## EXERCISE PROMPT
When you reach the line with "left front paw: (417, 339)" in the data below, begin printing lines exactly, and stop once the line with "right back paw: (504, 275)" has been printed.

Items listed in a dataset:
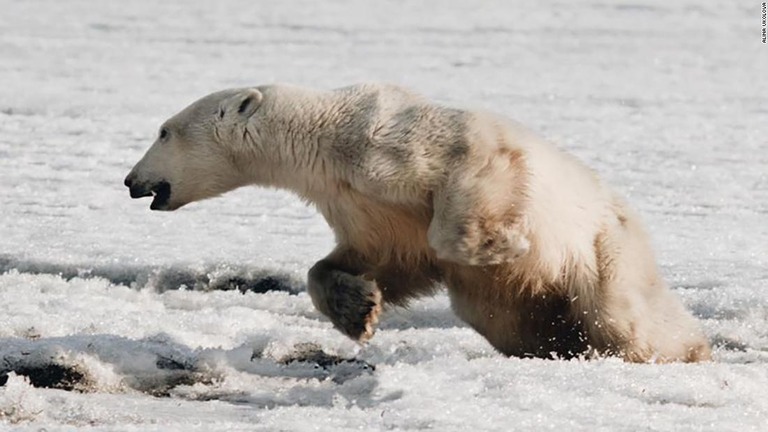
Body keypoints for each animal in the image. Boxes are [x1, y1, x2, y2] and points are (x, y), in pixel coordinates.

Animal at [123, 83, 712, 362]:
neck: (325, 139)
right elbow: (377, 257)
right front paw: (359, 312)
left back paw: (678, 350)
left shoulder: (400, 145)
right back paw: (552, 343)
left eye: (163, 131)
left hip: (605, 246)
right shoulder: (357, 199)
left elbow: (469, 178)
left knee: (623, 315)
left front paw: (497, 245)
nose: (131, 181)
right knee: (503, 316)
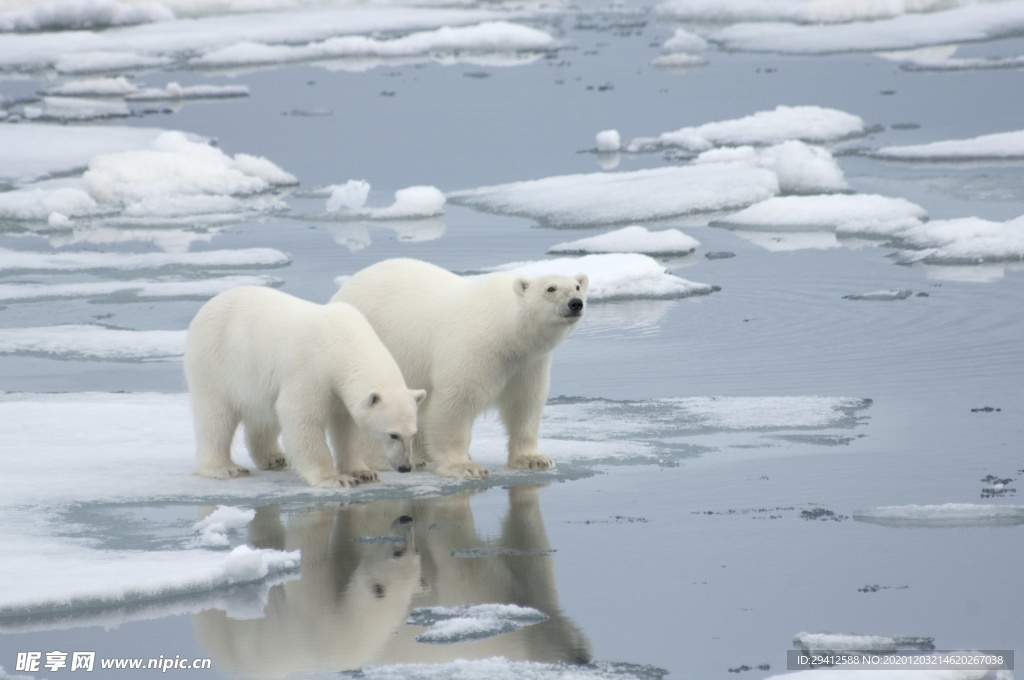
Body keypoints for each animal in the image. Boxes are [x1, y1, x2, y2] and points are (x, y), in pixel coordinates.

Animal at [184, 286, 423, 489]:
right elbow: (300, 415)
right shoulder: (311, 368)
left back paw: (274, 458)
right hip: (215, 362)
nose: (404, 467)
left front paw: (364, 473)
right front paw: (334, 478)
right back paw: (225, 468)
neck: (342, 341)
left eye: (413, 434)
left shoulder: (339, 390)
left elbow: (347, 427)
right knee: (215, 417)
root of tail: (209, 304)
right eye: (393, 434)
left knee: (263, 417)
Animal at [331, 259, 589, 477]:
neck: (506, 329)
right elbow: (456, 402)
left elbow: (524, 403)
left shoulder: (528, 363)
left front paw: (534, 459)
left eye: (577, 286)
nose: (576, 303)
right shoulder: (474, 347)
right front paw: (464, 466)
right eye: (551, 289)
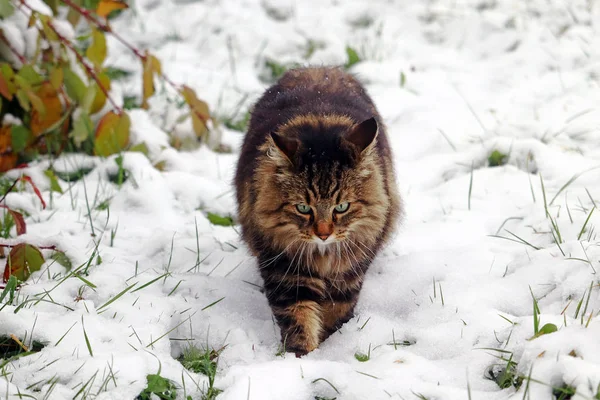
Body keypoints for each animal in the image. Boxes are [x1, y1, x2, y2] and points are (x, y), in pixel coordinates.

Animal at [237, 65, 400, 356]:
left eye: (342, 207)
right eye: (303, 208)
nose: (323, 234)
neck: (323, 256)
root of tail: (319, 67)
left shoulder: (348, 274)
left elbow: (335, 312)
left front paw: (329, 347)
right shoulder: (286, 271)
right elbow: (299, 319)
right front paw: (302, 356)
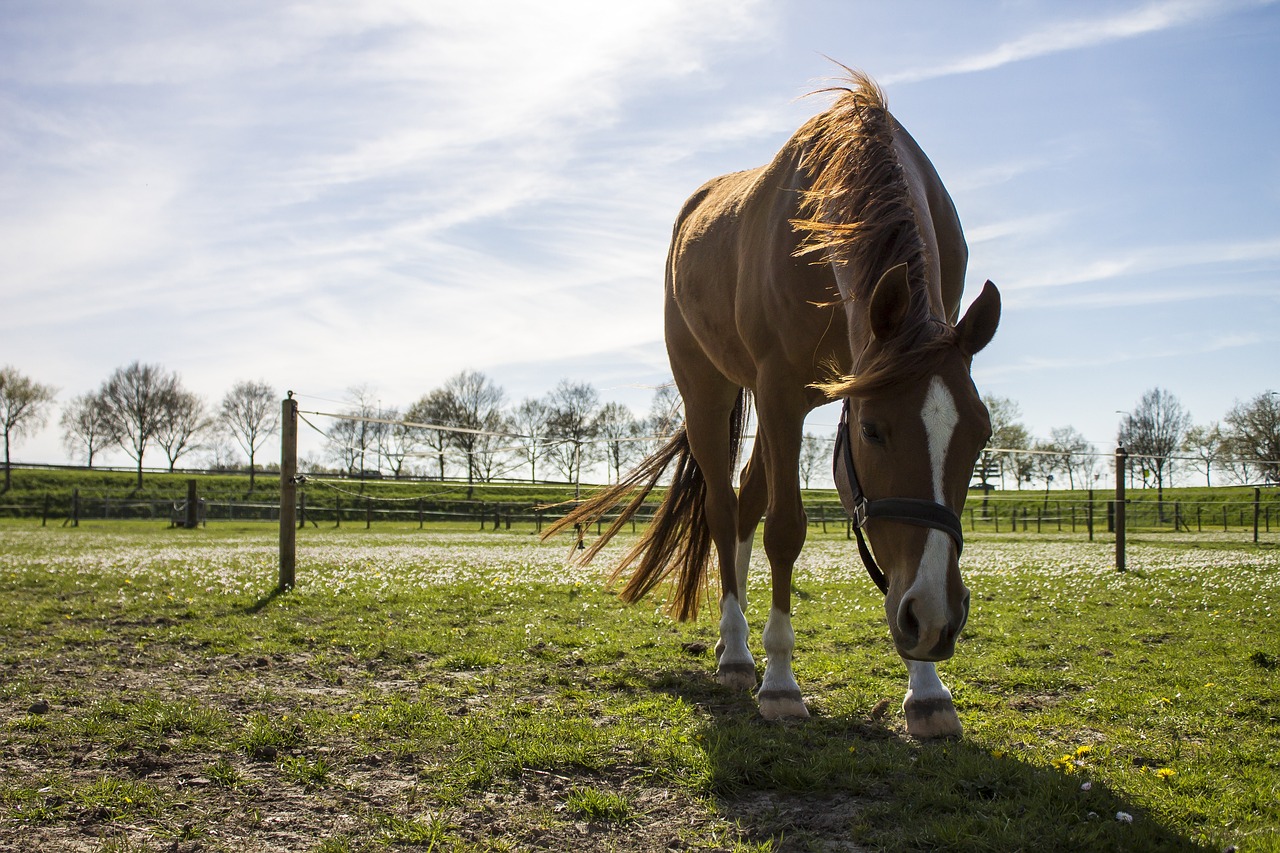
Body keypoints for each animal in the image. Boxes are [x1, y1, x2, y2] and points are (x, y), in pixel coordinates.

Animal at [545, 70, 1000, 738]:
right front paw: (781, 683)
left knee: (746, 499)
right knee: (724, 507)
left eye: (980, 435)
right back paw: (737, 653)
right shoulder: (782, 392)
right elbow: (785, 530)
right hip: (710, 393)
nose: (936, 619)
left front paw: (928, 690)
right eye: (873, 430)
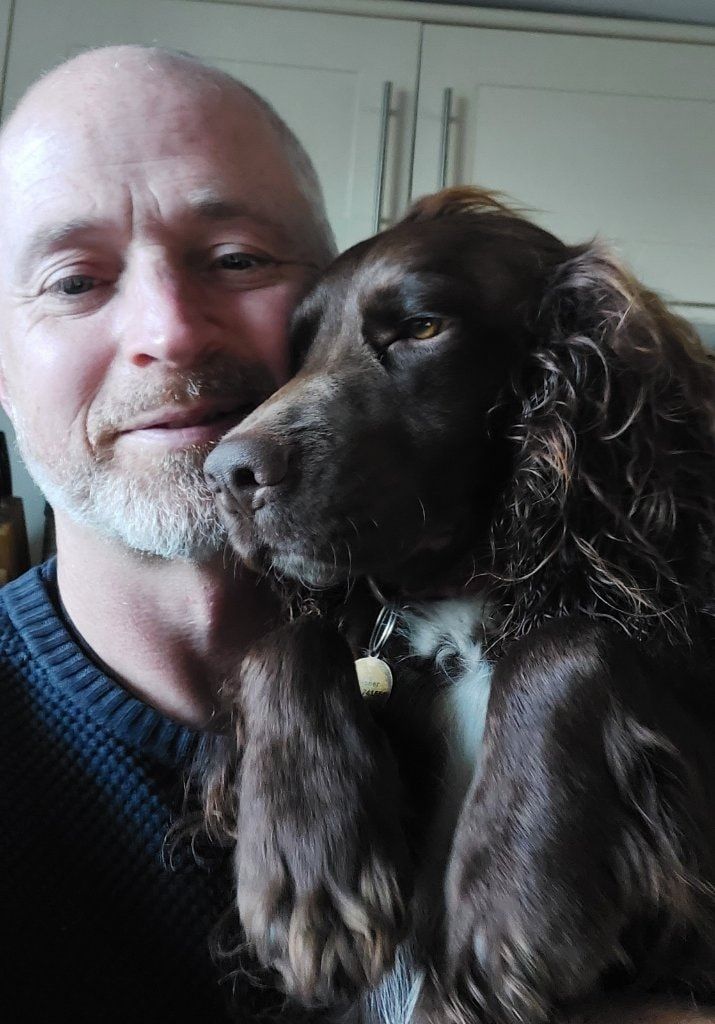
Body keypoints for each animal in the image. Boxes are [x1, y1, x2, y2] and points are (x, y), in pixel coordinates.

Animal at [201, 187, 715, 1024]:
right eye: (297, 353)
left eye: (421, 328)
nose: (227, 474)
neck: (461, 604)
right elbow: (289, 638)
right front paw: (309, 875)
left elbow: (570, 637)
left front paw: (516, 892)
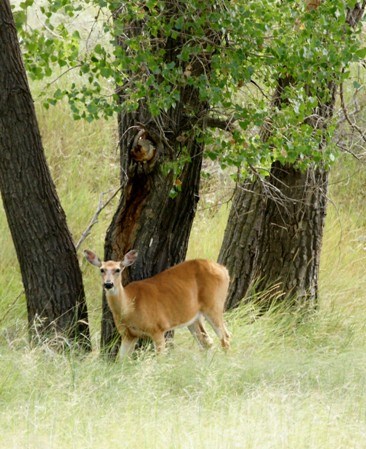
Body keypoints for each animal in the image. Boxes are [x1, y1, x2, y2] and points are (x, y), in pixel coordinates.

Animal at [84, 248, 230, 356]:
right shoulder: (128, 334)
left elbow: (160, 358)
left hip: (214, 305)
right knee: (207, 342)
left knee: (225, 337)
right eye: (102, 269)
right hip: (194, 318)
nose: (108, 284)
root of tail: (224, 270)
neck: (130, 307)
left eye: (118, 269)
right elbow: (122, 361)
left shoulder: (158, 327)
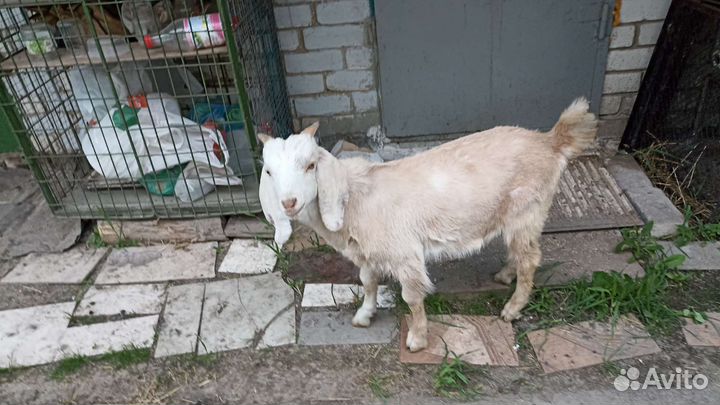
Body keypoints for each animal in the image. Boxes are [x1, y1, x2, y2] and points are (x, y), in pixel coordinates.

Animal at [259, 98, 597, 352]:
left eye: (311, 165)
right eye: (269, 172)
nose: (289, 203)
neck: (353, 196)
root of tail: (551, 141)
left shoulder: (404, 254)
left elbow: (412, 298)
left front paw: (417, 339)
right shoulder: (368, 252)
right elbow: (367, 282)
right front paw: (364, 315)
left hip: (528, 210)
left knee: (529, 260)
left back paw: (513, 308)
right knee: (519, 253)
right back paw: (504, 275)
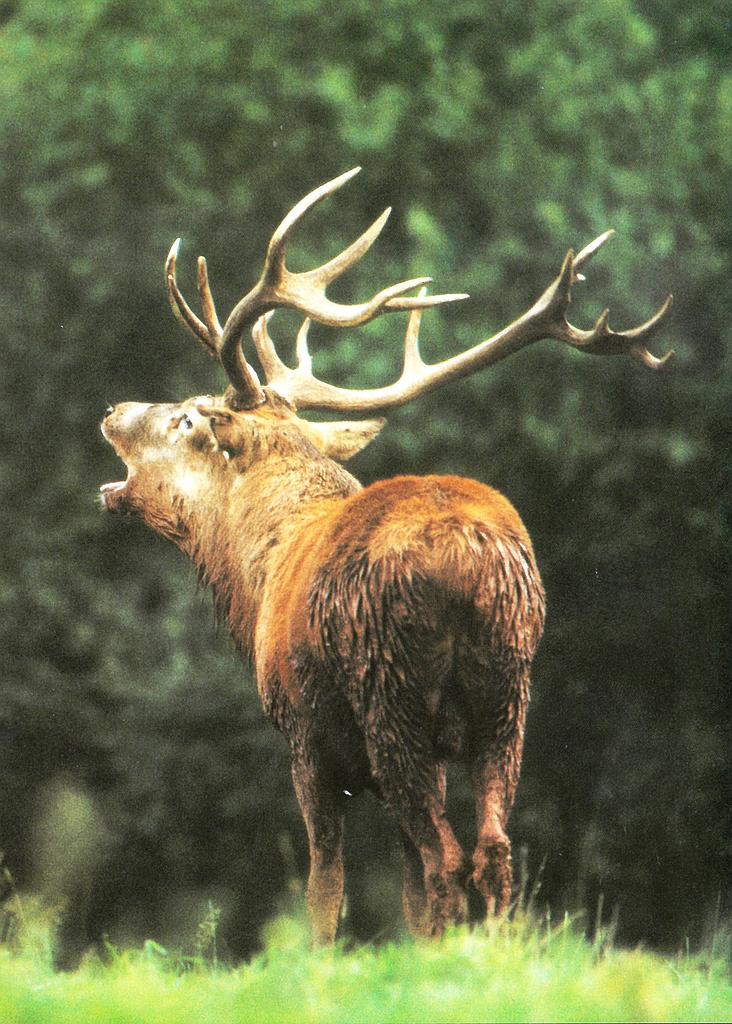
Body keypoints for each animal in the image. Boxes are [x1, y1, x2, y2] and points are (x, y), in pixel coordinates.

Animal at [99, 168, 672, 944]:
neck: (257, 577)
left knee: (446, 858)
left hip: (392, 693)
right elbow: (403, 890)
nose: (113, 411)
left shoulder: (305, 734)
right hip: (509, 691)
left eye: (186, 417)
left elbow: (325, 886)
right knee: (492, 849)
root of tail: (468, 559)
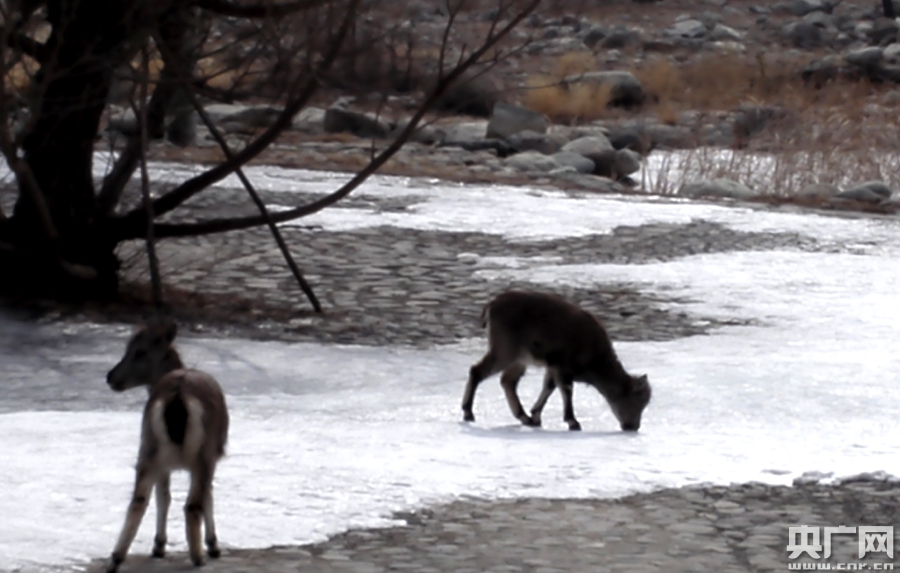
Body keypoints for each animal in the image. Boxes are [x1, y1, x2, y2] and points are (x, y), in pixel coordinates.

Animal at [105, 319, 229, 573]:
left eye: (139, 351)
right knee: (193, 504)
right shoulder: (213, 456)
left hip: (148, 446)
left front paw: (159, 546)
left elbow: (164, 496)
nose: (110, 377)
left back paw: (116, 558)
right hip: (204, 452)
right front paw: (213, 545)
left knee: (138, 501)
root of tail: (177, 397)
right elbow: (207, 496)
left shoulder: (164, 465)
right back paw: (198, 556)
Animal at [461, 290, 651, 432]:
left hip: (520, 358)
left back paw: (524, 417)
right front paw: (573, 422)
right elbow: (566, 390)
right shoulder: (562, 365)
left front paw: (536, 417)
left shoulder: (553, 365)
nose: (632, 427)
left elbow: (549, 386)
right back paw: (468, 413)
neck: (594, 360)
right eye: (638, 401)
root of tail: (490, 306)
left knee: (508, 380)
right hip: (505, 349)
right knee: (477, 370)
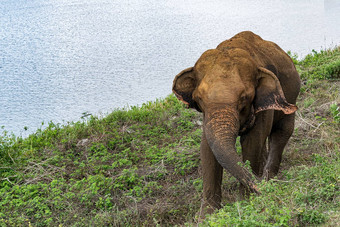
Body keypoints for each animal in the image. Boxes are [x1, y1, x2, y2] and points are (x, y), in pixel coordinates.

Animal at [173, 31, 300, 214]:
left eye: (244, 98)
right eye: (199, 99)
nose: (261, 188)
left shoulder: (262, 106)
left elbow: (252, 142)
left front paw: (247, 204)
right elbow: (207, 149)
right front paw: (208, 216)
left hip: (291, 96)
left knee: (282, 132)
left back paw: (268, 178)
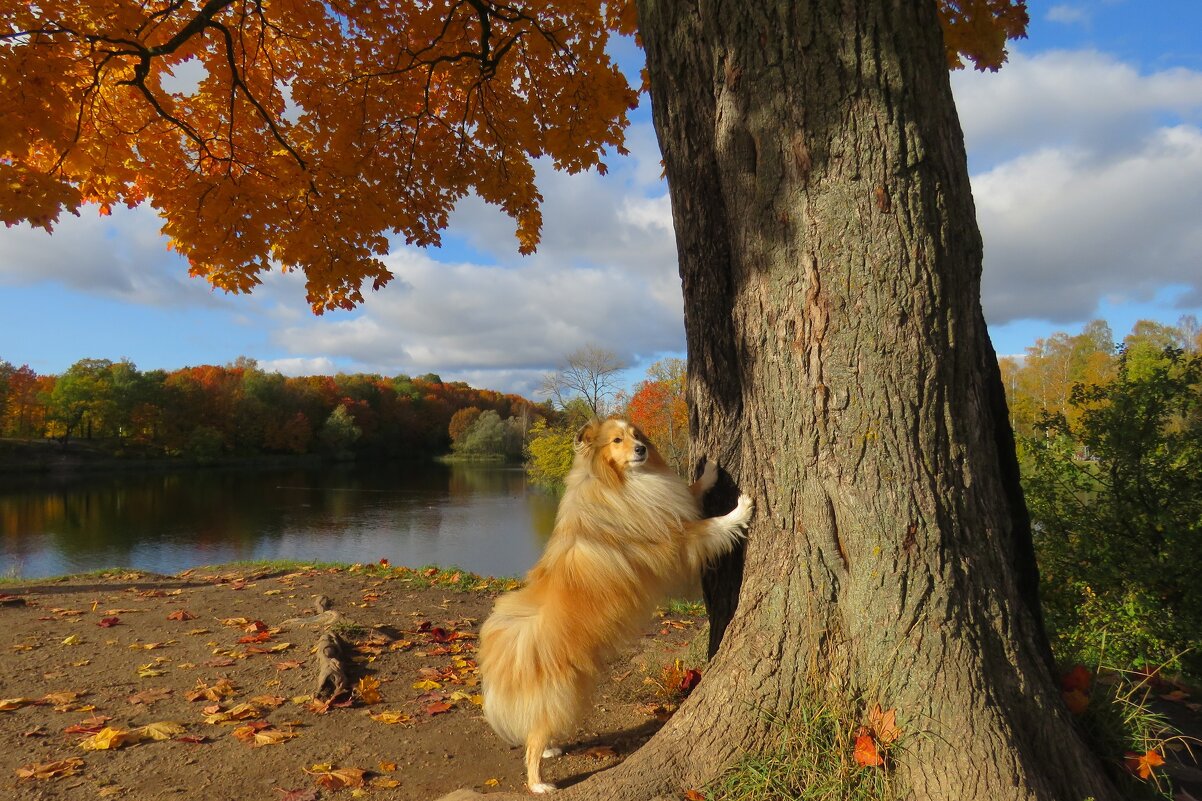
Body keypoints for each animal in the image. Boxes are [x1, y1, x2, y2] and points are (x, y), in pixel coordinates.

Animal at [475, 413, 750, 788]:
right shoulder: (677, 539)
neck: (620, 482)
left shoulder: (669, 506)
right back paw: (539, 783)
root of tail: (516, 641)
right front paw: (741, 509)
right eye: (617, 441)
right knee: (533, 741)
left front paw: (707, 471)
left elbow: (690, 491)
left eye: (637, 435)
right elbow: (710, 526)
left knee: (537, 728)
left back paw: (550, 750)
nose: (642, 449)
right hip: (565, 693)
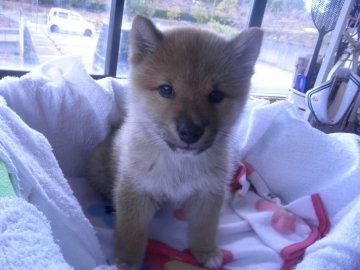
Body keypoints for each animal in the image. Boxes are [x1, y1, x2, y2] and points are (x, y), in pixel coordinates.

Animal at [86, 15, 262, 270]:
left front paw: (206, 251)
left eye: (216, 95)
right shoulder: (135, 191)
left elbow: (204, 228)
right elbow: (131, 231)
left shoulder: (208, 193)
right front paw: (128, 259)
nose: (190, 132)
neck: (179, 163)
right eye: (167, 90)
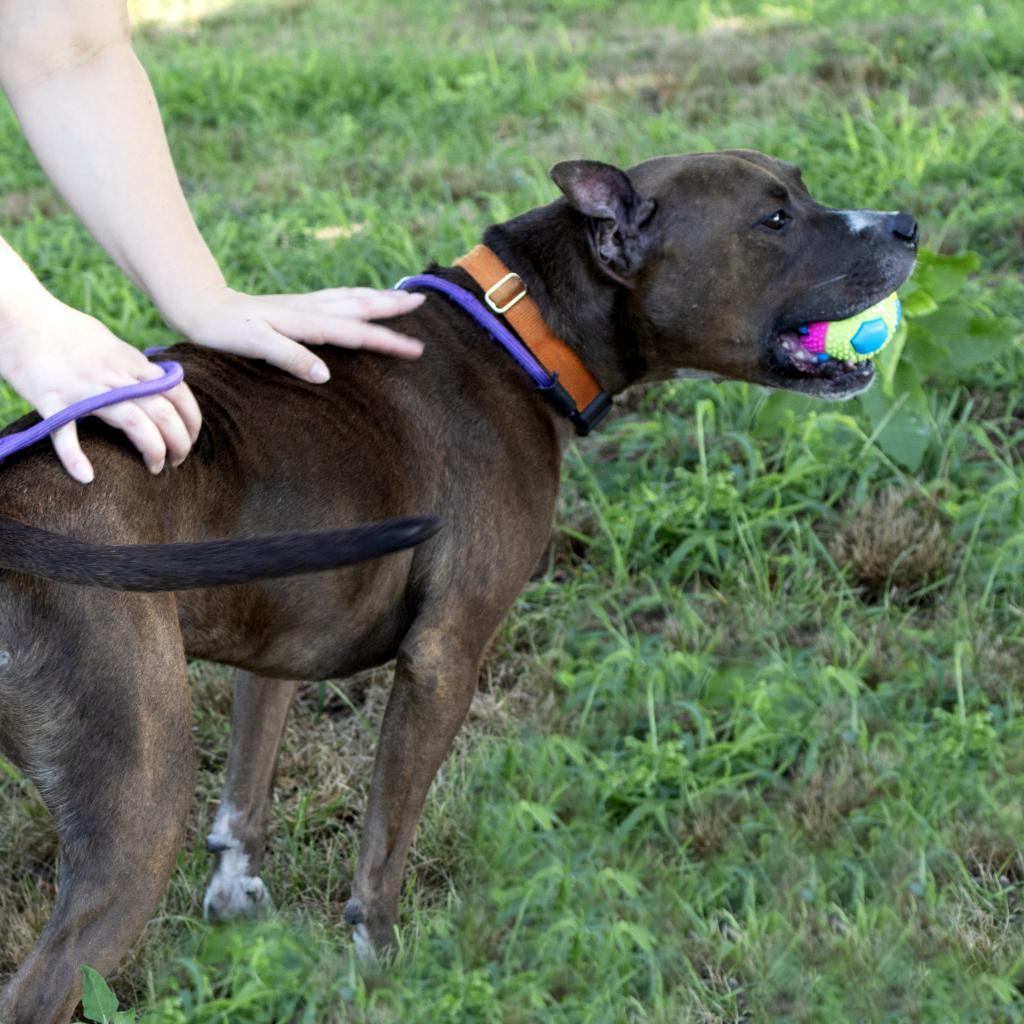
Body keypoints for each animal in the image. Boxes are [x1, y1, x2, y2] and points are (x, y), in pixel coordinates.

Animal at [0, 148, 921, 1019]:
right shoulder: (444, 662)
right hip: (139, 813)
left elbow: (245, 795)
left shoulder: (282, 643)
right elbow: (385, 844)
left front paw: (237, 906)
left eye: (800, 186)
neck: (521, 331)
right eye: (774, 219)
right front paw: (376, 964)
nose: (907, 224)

## RESPONSE
left front paw: (417, 339)
right shoulder: (368, 252)
right elbow: (367, 282)
right front paw: (364, 315)
left hip: (528, 210)
left knee: (529, 260)
left back paw: (513, 308)
right knee: (519, 253)
right back paw: (504, 275)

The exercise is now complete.